Confounders are factors that are associated with both genotype and phenotype. They may bias results towards false positives and false negatives. In the context of breast cancer genetic association studies, it is difficult to envisage a true confounder. Most factors that are likely to be associated with both genotype and breast cancer will be intermediate factors, not confounders. The cases and controls used for these analyses were not matched for age (though broadly similar). However, there was no association of genotype with age in controls for any of the SNPs studied and age-adjusted odds ratios were similar to the unadjusted values.

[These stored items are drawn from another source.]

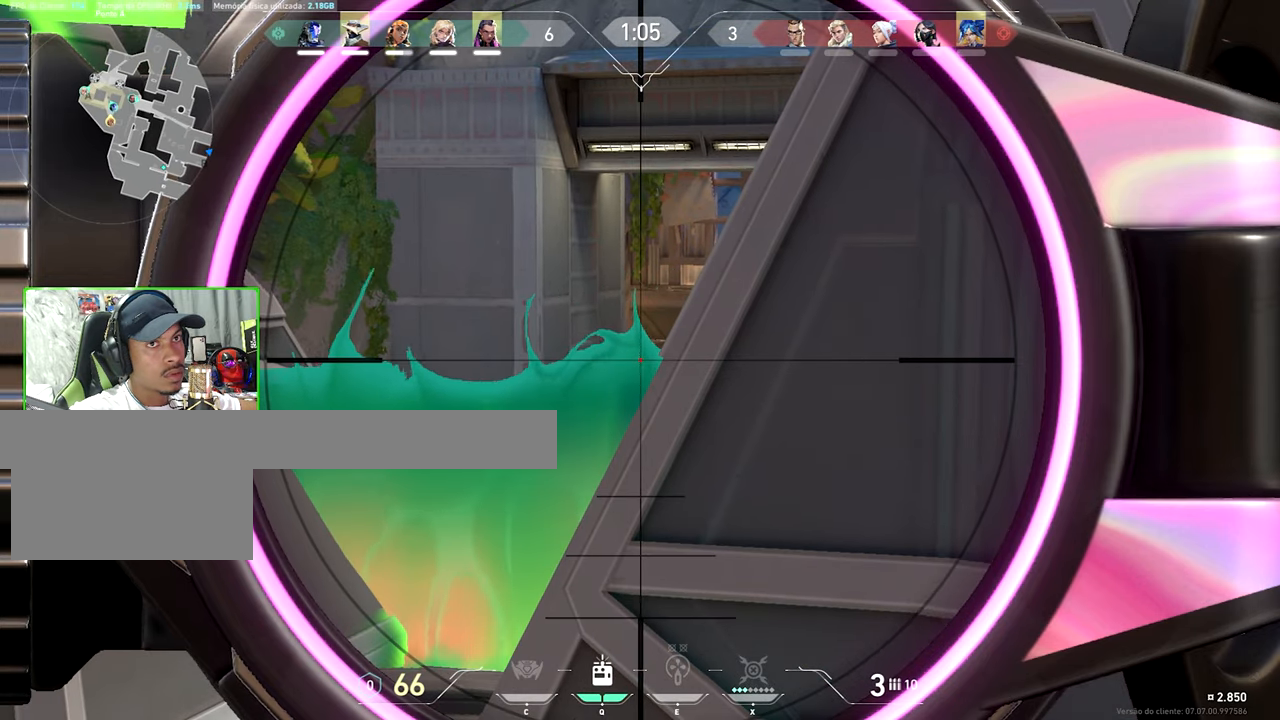
{"keys": ["v", "w"], "mouse": [], "mouse_move": "still", "events": [[400, "ctrl", "down"], [433, "ctrl", "up"], [433, "shift", "up"], [433, "v", "down"], [433, "w", "down"]]}
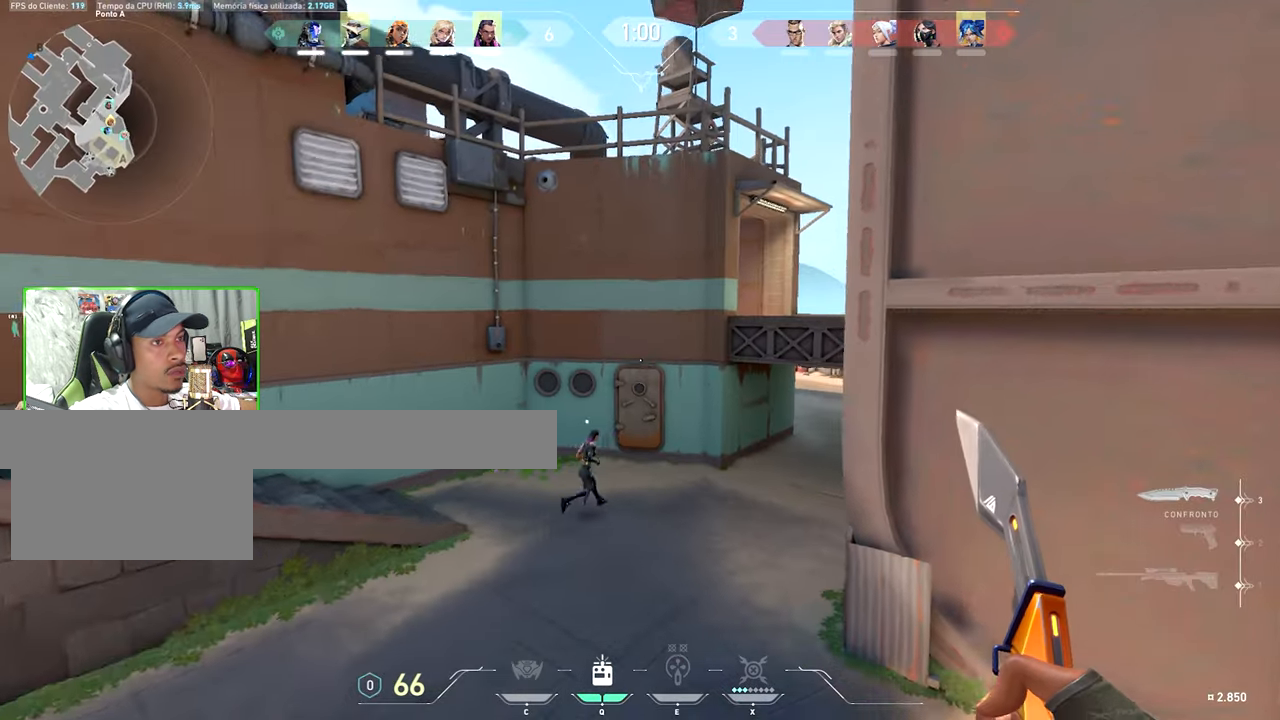
{"keys": ["caps_lock", "v", "w"], "mouse": [], "mouse_move": "right", "events": [[150, "caps_lock", "down"]]}
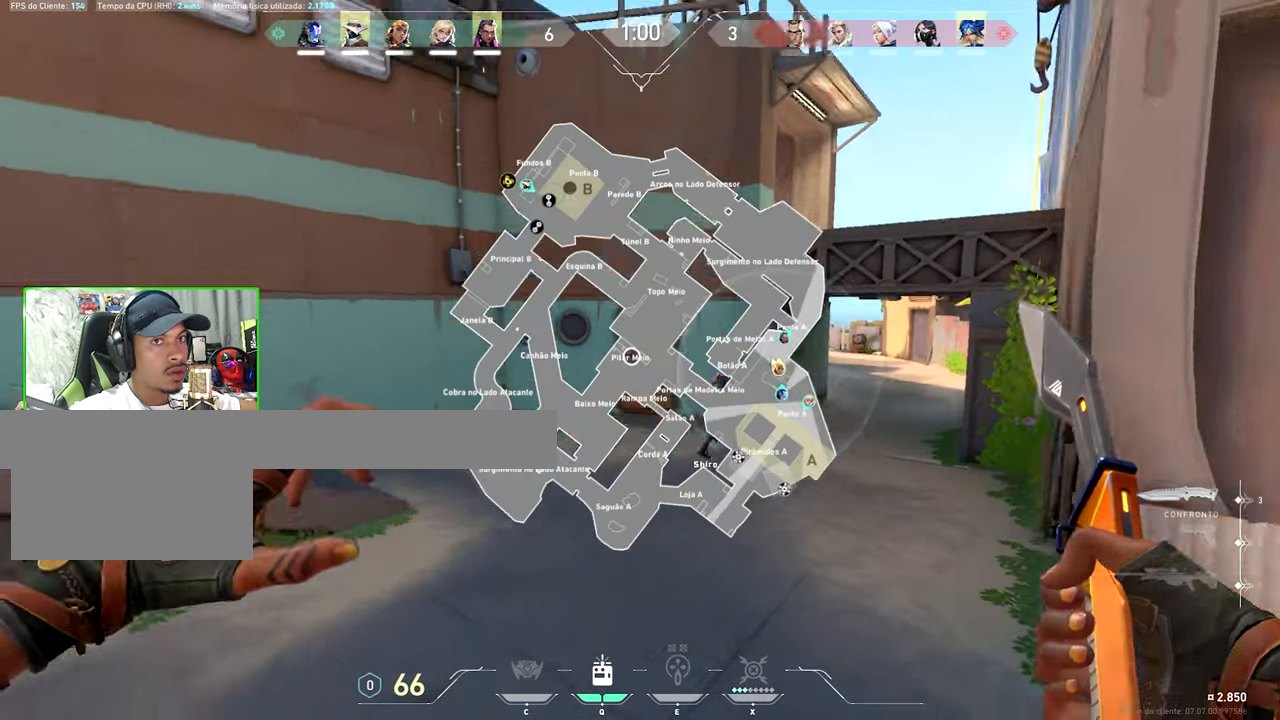
{"keys": ["caps_lock", "v", "w"], "mouse": [], "mouse_move": "still", "events": []}
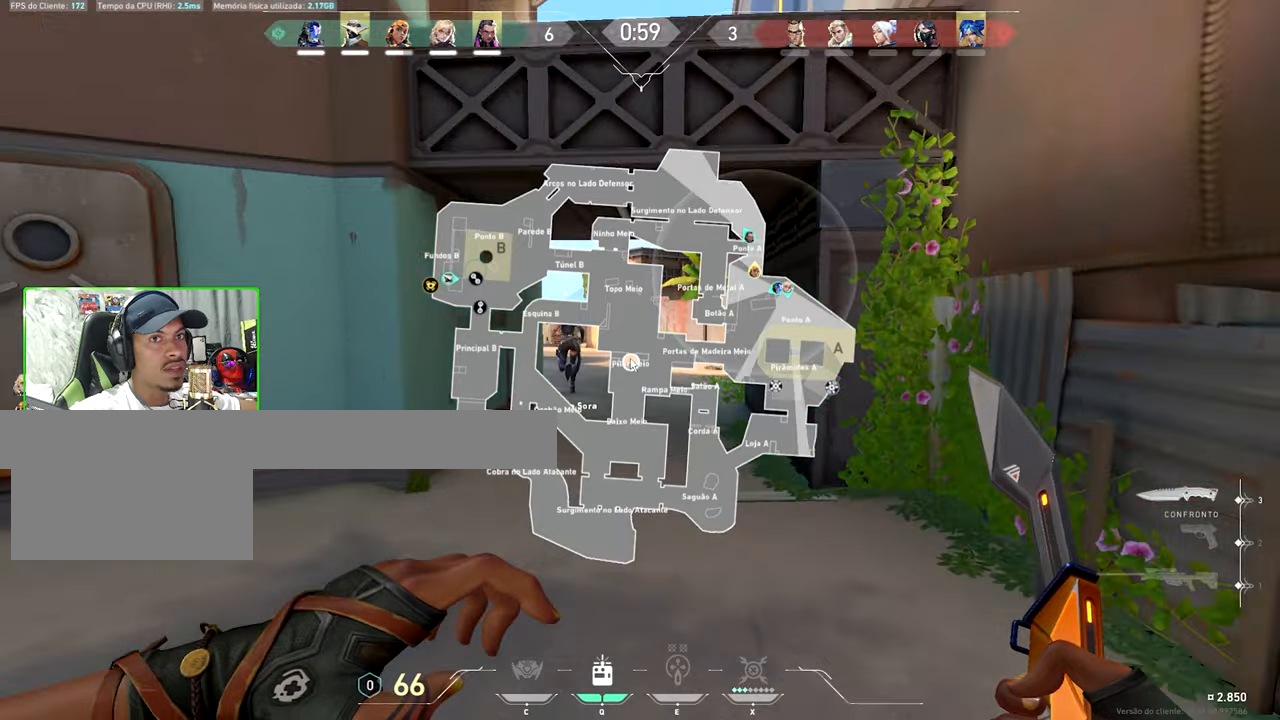
{"keys": ["w"], "mouse": [], "mouse_move": "left", "events": [[67, "caps_lock", "up"], [67, "tab", "down"], [67, "v", "up"], [267, "tab", "up"]]}
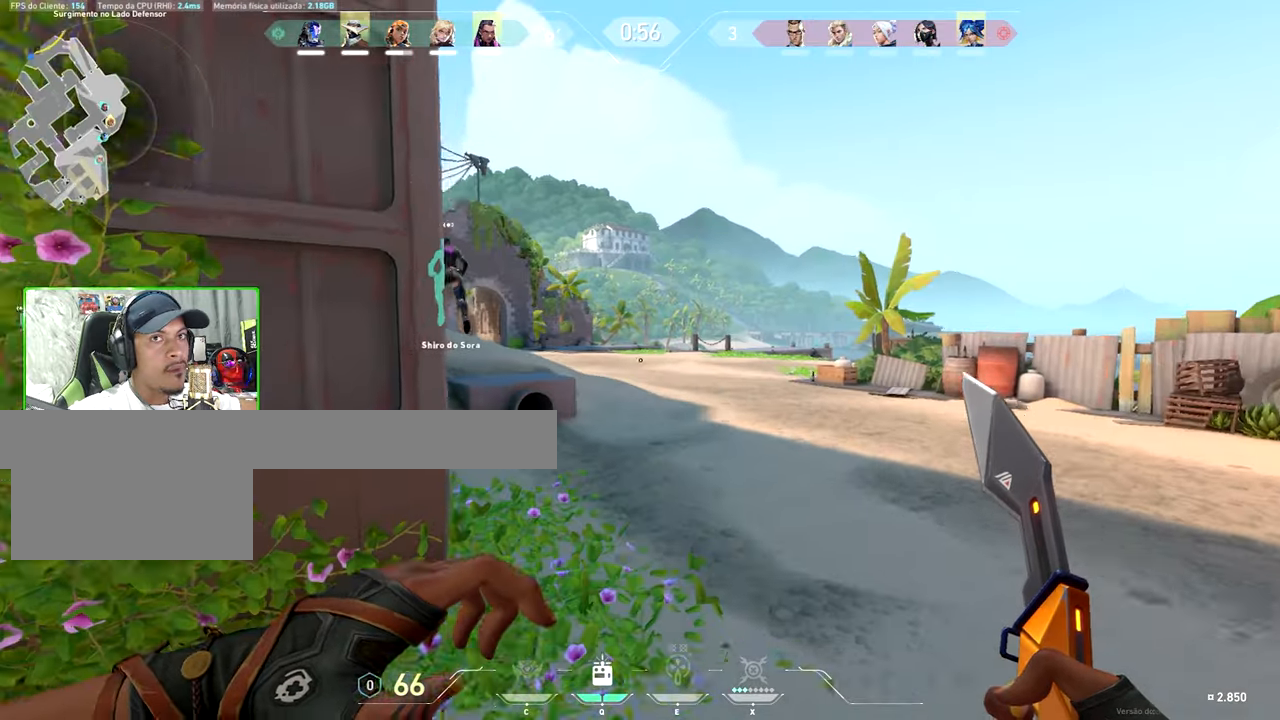
{"keys": ["w"], "mouse": [], "mouse_move": "left", "events": [[50, "d", "down"], [184, "d", "up"]]}
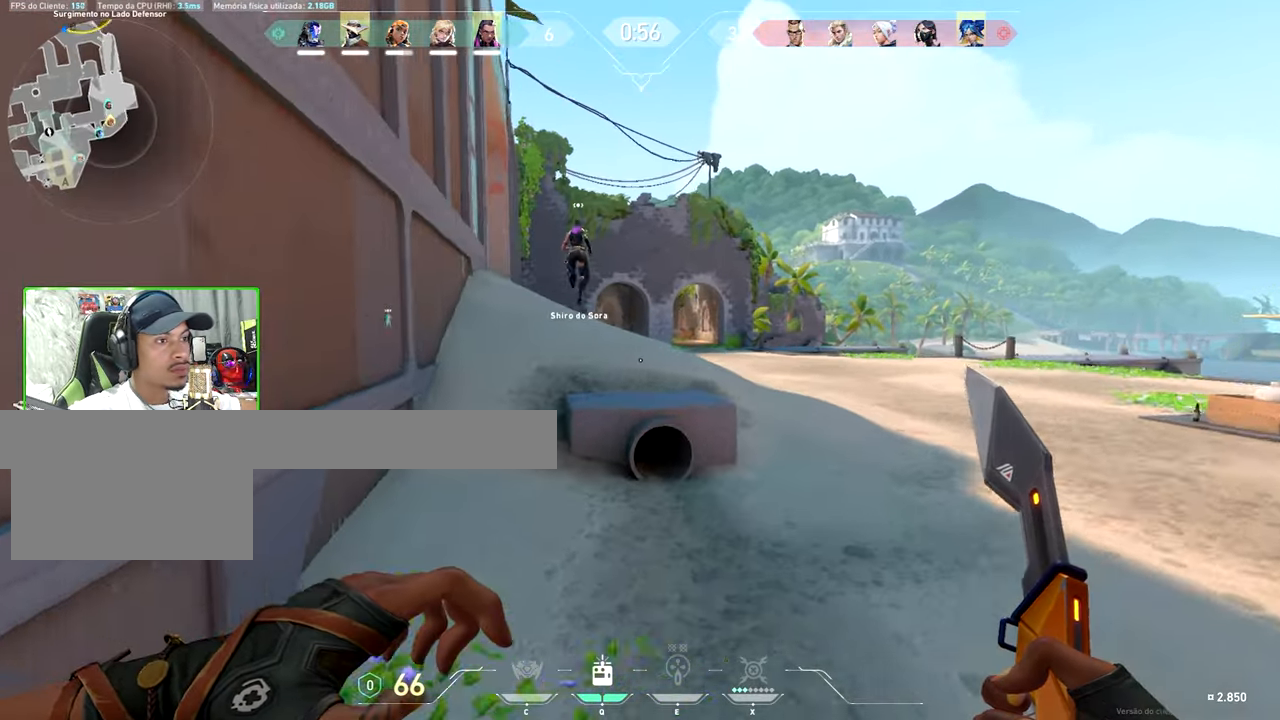
{"keys": ["v", "w"], "mouse": [], "mouse_move": "still", "events": [[250, "space", "down"], [284, "space", "up"], [284, "v", "down"]]}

Some authors have advocated the use of histopathologic or demographic data that subclassify individuals in order to identify homogeneous subsets for analysis (Rebbeck et al, 2004). In the absence of any main effect or strong biological rationale, we have not carried out subgroup analyses. The number of possible post hoc, subgroup analyses is large and there is a strong possibility that one or more tests will be statistically significant simply by chance (Colhoun et al, 2003; Pharoah et al, 2005). Much larger sample sizes would be required to obtain reliable results. Nor did we test for SNP-SNP or SNP-environment interactions as the number of such interactions is very large – there are over 2000 possible two- and three-way interactions between the 23 genotyped common SNPs – and a clear strategy on how to best approach interactions has yet to be defined (Ritchie et al, 2003; Hunter, 2005).

We found no evidence that common genetic variation in the ERBB2 amplicon is associated with an altered risk of breast cancer. The strategy of selecting candidate genes from regions that are often amplified was not successful here, but we have only evaluated a small proportion of the genome that is commonly somatically altered in breast cancer. The search for common susceptibility alleles for breast and the other common cancers using a candidate gene approach has been notable for its lack of success. However, there are many, possibly thousands, of candidate genes of which only tens or hundreds have been comprehensively assessed for susceptibility. Advances in our understanding of human genomic architecture with rapid developments in high-throughput genotyping technology have made empirical, genome-wide association (GWA) studies feasible. The results of the first GWA scans in breast and colorectal cancer are expected in the near future. These should provide evidence whether or not common susceptibility variants exist. They may also provide an indication whether candidate gene studies remain a valid approach and, if so, what the likely candidates are.